Page extract
......
Businesses around the globe are realizing the benefits of replacing legacy data silos with cloud-based enterprise data warehouses, including easier collaboration across business units and access to insights within their data that were previously unseen. However, bringing data from numerous disparate data sources into a single data warehouse requires you to develop pipelines that ingest data from these various sources into your enterprise data warehouse. Historically, this has meant that data engineering teams across the organization procure and implement various tools to do so. But this adds significant complexity to managing and maintaining all these pipelines and makes it much harder to effectively scale these efforts across the organization. Developing enterprise-grade, cloud-native pipelines to bring data into your data warehouse can alleviate many of these challenges. But, if done incorrectly, these pipelines can present new challenges that your teams will have to spend their time and energy addressing. 

Developing cloud-based data ingestion pipelines that replicate data from various sources into your cloud data warehouse can be a massive undertaking that requires significant investment of staffing resources. Such a large project can seem overwhelming and it can be difficult to identify where to begin planning such a project. We have defined the following principles for data pipeline planning to begin the process. These principles are intended to help you answer key business questions about your effort and begin to build data pipelines that address your business and technical needs. Each section below details a principle of data pipelines and certain factors your teams should consider as they begin developing their pipelines.

Principle 1: Clarify your objectives

The first principle to consider for pipeline development is clarify your objectives. This can be broadly defined as taking a holistic approach to pipeline development that encompasses requirements from several perspectives: technical teams, regulatory or policy requirements, desired outcomes, business goals, key timelines, available teams and their skill sets, and downstream data users. Clarifying your objectives clearly identifies and defines requirements from each key stakeholder at the beginning of the process and continually checks development against these requirements to ensure the pipelines built will meet these requirements.

This is done by first clearly defining the desired end state for each project in a way that addresses a demonstrated business need of downstream data users. Remember that data pipelines are almost always the means to accomplish your end state, rather than the end state itself. An example of an effectively defined end-state is “enabling teams to gain a better understanding of our customers by providing access to our CRM data within our cloud data warehouse” rather than “move data from our CRM to our cloud data warehouse”. This may seem like a merely semantic difference, but framing the problem in terms of business needs helps your teams make technical decisions that will best meet these needs.
......
Extracted data
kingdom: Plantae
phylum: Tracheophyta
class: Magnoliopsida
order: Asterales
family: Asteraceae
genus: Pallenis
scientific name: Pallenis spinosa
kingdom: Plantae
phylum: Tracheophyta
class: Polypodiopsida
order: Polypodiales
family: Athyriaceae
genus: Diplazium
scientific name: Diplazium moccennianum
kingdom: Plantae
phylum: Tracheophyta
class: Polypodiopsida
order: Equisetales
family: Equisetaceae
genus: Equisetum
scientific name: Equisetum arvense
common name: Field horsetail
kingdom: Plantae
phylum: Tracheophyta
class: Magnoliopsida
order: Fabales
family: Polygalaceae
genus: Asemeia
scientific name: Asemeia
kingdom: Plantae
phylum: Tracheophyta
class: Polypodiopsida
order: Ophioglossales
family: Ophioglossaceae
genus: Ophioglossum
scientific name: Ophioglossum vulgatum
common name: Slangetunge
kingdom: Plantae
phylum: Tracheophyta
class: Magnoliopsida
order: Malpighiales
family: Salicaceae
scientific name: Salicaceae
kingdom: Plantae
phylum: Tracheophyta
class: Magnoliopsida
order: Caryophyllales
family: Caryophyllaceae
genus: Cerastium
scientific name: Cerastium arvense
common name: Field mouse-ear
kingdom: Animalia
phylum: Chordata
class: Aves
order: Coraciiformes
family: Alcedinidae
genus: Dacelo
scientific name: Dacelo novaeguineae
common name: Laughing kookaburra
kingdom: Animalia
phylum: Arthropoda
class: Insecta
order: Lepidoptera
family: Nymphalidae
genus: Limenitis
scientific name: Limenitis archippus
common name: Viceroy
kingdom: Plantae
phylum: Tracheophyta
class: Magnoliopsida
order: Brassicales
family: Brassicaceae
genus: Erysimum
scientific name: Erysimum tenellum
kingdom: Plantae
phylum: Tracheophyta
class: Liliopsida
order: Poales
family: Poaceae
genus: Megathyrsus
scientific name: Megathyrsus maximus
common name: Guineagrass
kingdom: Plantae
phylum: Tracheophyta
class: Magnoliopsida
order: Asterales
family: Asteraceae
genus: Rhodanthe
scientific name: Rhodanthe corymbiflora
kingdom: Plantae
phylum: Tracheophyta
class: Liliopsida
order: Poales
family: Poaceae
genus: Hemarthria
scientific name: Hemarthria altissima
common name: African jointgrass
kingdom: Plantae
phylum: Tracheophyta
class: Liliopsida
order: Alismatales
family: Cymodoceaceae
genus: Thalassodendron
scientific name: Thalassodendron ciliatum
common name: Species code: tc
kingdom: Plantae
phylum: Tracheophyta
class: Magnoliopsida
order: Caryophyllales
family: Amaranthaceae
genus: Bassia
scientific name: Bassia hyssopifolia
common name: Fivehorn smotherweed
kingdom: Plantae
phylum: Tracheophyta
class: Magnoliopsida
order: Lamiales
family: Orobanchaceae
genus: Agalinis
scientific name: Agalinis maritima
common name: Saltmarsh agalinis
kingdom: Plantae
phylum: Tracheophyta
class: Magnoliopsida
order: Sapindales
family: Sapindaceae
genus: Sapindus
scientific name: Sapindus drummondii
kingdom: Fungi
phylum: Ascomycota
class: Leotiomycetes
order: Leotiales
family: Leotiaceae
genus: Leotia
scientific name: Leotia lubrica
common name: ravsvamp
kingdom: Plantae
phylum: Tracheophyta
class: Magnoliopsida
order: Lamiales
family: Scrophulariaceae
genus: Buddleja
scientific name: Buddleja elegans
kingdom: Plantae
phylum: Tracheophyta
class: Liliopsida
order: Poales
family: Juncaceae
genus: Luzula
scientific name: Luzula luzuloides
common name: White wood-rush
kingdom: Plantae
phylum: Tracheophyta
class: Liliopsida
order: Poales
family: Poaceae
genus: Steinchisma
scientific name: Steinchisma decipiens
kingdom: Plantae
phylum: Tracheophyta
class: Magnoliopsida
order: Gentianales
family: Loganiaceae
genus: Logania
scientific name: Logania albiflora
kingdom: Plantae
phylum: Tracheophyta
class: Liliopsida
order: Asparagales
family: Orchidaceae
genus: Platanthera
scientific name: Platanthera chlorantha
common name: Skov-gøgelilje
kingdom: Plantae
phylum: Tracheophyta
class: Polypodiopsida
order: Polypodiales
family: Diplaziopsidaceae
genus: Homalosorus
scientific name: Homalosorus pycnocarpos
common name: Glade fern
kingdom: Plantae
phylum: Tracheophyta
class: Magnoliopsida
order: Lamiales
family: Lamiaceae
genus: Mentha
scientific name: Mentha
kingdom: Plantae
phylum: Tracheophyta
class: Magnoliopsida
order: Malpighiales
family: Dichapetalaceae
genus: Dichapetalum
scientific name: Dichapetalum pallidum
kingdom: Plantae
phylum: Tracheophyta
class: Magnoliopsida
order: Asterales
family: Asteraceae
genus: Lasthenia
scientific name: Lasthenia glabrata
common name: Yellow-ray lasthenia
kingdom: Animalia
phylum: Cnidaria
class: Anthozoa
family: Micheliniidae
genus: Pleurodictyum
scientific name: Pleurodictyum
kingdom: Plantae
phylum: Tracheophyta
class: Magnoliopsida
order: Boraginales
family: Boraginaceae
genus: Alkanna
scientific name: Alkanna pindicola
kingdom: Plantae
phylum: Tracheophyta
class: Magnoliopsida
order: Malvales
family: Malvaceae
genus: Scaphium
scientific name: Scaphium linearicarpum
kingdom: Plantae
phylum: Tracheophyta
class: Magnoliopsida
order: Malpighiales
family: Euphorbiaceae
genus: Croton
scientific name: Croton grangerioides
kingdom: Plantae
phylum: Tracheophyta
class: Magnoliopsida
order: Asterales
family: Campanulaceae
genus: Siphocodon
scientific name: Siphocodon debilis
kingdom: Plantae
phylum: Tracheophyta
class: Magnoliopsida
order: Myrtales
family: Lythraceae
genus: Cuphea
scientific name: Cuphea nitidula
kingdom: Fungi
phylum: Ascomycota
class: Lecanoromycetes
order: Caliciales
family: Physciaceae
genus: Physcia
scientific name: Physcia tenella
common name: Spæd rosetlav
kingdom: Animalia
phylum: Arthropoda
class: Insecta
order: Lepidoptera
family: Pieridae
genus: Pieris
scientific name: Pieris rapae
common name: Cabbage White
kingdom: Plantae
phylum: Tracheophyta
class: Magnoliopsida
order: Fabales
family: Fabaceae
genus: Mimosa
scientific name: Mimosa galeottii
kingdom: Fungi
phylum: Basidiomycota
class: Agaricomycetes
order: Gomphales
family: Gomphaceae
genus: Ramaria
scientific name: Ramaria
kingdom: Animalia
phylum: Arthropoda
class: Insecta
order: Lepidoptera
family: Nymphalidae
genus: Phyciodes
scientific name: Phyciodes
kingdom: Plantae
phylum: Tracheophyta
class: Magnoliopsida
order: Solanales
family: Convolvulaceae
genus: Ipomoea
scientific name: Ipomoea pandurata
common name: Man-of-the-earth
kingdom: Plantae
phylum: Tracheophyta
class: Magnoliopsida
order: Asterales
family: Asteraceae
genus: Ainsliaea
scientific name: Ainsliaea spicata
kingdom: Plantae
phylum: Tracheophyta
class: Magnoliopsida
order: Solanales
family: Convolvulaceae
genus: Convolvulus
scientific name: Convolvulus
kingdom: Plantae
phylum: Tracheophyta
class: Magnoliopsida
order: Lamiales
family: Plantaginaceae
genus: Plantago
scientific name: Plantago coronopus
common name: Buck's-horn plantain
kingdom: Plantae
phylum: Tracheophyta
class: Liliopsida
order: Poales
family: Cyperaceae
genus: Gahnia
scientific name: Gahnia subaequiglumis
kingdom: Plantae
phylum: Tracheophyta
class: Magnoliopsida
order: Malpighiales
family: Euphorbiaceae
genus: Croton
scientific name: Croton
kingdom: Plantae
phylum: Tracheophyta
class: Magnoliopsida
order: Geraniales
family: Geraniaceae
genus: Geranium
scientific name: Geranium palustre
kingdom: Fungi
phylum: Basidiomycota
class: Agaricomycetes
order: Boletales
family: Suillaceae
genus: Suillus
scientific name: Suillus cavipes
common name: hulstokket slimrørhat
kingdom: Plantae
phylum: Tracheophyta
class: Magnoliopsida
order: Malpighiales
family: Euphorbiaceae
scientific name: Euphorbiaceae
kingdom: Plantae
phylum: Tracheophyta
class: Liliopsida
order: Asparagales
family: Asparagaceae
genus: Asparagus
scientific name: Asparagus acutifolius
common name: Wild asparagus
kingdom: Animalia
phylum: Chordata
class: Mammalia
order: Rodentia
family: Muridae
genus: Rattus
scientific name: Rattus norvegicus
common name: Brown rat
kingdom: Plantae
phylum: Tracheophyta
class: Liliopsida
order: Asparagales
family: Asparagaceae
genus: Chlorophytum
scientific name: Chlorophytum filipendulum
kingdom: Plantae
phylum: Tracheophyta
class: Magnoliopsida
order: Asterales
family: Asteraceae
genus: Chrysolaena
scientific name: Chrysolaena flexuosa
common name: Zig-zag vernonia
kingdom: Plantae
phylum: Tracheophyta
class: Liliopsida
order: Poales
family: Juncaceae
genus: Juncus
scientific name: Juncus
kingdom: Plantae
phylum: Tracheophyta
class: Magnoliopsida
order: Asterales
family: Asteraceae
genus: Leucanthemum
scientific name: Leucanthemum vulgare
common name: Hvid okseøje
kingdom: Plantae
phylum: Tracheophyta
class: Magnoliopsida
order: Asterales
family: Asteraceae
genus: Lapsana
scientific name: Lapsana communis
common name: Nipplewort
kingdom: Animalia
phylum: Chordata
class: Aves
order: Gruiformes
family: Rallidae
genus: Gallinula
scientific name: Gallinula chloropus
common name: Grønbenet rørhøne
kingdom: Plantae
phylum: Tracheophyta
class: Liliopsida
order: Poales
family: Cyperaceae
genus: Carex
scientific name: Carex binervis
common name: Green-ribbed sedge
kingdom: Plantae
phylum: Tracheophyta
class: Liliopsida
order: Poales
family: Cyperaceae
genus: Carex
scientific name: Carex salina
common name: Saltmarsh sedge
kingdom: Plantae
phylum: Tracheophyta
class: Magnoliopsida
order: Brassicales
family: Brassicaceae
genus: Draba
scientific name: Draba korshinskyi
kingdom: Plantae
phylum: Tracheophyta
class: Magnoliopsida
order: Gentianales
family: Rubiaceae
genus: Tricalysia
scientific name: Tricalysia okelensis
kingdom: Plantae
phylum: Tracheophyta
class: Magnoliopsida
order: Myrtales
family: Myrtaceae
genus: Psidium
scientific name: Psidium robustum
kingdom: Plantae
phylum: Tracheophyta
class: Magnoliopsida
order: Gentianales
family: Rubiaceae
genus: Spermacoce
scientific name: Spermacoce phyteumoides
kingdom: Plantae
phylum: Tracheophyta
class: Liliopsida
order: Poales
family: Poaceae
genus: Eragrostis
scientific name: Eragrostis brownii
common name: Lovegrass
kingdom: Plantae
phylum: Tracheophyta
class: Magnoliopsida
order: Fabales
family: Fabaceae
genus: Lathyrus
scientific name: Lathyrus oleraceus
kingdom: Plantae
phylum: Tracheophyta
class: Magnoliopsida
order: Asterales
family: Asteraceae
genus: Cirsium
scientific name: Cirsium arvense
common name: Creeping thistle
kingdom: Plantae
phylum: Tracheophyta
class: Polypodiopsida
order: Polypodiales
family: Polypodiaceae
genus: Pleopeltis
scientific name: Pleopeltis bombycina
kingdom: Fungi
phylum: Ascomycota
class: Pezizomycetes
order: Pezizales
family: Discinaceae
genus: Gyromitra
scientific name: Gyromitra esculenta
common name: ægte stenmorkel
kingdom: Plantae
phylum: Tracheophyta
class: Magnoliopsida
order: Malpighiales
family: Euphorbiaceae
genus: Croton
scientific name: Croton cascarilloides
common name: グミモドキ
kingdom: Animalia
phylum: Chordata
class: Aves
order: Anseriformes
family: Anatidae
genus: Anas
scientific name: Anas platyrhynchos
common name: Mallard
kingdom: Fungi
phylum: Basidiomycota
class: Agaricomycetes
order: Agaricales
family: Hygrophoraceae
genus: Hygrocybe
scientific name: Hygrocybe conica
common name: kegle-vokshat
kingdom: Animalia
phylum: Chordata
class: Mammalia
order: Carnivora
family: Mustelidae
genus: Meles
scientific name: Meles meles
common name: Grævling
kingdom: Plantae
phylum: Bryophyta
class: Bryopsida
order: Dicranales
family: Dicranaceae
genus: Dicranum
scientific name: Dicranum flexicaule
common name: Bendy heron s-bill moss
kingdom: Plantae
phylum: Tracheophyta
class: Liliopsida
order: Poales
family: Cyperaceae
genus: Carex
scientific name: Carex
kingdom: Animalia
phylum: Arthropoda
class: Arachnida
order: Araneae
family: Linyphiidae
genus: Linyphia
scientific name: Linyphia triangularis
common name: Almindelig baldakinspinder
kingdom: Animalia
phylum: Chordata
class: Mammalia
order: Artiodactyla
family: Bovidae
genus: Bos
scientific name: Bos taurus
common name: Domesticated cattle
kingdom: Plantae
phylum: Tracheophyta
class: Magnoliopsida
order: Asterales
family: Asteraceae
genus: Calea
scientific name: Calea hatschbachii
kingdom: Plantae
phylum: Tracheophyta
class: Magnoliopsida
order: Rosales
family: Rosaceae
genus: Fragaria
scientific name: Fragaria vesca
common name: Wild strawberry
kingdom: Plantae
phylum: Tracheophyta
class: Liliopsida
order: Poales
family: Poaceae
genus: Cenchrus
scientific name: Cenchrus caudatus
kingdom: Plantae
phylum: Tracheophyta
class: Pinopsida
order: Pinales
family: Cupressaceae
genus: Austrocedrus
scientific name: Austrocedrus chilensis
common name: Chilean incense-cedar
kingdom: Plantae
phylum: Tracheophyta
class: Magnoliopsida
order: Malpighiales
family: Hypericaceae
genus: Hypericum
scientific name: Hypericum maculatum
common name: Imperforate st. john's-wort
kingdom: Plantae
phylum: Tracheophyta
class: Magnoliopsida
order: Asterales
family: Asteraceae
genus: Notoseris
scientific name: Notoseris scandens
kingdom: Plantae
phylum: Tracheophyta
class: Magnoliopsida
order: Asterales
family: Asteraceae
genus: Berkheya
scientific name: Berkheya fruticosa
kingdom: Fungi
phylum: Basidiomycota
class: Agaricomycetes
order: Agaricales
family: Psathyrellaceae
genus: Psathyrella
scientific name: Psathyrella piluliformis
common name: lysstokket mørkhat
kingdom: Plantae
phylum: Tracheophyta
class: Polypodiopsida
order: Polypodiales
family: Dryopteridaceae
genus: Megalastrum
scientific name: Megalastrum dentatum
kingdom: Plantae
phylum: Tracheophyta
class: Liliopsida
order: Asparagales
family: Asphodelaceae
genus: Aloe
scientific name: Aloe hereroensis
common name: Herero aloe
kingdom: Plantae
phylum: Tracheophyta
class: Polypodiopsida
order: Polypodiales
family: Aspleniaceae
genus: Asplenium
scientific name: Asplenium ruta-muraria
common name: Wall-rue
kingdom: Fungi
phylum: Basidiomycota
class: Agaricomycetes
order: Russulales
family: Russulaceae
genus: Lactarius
......
Given instruction A
Reproduce the data pipeline text from "Principle 1: Clarify" up to and including "meet these requirements.".
Given instruction B
Answer these questions using the data pipeline text, labeling each answer to match:
(i) What do businesses replace with cloud-based enterprise data warehouses?
(ii) What is the name of Principle 1?
(iii) What end-state wording does the text contrast with its effective example?

Written response A
Principle 1: Clarify your objectives

The first principle to consider for pipeline development is clarify your objectives. This can be broadly defined as taking a holistic approach to pipeline development that encompasses requirements from several perspectives: technical teams, regulatory or policy requirements, desired outcomes, business goals, key timelines, available teams and their skill sets, and downstream data users. Clarifying your objectives clearly identifies and defines requirements from each key stakeholder at the beginning of the process and continually checks development against these requirements to ensure the pipelines built will meet these requirements.

Written response B
(i) Legacy data silos.
(ii) Clarify your objectives.
(iii) "move data from our CRM to our cloud data warehouse"